Uomo denuncia i genitori per avergli buttato la sua ​collezione di film porno

Un 40enne dell'Indiana ha sporto denuncia contro i suoi genitori, colpevoli a suo dire di aver buttato via la sua collezione di film e riviste pornografiche dal valore di circa 29mila dollari

Arriva dagli Stati Uniti una storia che lascia ben intendere fin dove la forza di volontà di un uomo si possa spingere per difendere le proprie passioni. Come raccontato dall'edizione odierna del Guardian, un 40enne residente nello stato dell'Indiana ha intentato una causa civile nei confronti dei suoi genitori, colpevoli di aver gettato nell'immondizia la sua vasta e preziosa collezione di film e riviste pornografiche dal valore stimato di circa 29mila dollari. La scorsa settimana l'uomo - del quale non è stata resa nota l'identità - ha infatti depositato una denuncia presso il tribunale federale del Michigan, Stato dove nel 2016 tornò a vivere a seguito del divorzio da sua moglie, stabilendosi nella casa dei genitori a Grand Haven.

Secondo quanto riportato, dopo una permaneneza di circa dieci mesi in Michigan, l'uomo avrebbe iniziato a traslocare i suoi averi nella sua nuova casa a Muncie, in Indiana, una volta trovata una sistemazione definitiva lontano dai genitori.
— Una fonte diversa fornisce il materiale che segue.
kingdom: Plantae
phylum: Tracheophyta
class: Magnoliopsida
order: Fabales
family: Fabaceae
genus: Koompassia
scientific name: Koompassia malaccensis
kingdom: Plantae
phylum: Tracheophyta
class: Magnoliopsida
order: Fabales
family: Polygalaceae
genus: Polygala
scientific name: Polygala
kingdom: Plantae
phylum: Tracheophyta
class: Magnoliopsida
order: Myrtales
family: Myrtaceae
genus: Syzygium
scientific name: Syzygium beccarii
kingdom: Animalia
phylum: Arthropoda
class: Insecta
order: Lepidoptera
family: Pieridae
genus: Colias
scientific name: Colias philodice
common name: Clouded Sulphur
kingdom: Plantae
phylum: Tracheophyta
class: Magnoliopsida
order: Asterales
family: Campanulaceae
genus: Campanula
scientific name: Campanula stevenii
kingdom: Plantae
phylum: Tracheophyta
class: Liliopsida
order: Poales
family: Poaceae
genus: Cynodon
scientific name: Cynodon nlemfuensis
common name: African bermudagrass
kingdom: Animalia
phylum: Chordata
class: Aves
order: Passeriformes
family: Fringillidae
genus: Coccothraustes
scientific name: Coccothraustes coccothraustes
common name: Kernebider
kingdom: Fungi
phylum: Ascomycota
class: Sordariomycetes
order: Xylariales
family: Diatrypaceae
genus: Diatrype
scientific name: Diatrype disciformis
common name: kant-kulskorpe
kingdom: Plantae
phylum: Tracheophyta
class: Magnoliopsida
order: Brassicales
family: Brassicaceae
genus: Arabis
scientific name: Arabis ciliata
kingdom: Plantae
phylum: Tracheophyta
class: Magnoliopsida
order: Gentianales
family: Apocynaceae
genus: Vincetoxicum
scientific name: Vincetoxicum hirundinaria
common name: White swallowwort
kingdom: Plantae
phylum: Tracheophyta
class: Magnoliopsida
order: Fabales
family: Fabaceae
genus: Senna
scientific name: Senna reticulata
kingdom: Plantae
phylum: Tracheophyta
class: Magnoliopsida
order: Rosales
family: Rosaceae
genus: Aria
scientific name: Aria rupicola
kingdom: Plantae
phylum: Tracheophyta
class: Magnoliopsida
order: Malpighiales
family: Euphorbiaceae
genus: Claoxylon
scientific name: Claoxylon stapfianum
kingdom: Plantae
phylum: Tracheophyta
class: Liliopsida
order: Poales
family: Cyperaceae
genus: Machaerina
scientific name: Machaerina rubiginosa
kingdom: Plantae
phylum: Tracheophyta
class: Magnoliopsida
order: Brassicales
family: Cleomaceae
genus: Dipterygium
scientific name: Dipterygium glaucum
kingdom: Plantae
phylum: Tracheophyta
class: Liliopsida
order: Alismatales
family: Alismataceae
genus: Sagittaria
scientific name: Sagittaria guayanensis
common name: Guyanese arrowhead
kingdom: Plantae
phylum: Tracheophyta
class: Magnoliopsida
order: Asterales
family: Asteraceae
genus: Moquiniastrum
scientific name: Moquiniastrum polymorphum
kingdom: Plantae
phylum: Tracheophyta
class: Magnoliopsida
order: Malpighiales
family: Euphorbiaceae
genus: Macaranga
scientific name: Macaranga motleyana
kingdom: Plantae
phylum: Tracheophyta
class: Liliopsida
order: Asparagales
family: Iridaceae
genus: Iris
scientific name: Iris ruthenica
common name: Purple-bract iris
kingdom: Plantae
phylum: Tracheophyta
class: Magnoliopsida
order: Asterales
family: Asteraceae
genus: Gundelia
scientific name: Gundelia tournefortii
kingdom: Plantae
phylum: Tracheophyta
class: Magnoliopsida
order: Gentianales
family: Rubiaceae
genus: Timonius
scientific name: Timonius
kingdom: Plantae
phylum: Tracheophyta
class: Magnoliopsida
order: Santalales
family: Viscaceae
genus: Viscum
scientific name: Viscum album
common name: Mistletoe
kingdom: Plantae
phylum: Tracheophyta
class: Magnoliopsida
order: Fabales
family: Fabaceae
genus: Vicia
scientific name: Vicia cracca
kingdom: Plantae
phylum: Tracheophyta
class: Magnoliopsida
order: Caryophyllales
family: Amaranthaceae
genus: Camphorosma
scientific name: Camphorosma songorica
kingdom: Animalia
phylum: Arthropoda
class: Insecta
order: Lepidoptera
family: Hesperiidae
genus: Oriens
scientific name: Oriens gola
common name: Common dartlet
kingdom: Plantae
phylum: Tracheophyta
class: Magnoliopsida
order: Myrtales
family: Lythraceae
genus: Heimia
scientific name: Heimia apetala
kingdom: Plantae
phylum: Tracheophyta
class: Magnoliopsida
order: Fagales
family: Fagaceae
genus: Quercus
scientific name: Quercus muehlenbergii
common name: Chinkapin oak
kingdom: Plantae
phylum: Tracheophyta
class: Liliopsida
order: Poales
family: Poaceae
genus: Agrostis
È stato solo allora che egli ha potuto accorgersi della mancanza di ben 12 scatoloni contenenti l'amata raccolta. Una scoperta che si è fatta in seguito ancora più amara quando la madre e il padre del 40enne hanno ammesso di aver buttato via l'intera collezione, la quale comprendeva pezzi pregiati dagli inequivocabili titoli, come "Frisky Business" e "Big Bad Grannys". L'uomo ha anche presentato una richiesta di risarcimento danni pari ad 86mila dollari, quasi il triplo del valore stimato della raccolta di film e riviste.

Assieme alla denuncia, per la quale tuttavia il procuratore della Contea di Ottawa si è rifiutato di far partire l'istruttoria, è stato inoltre allegato uno scambio di email avvenuto tra l'uomo e il padre una volta scoperta la distruzione della collezione da parte del primo. Il collezionista ha infatti affermato: "Se avevi un problema con i miei effetti personali avresti dovuto dirmelo chiaramente e io me ne sarei andato. Invece hai scelto di tacere e di comportarti in modo vendicativo".

Al ché il padre ha saggiamente risposto: "Che tu ci creda o no, la ragione per cui ho distrutto la tua collezione di porno è stata per salvaguardare la tua salute mentale ed emotiva. Avrei fatto lo stesso se avessi trovato un chilo di crack o di cocaina. Spero tu possa capire un giorno".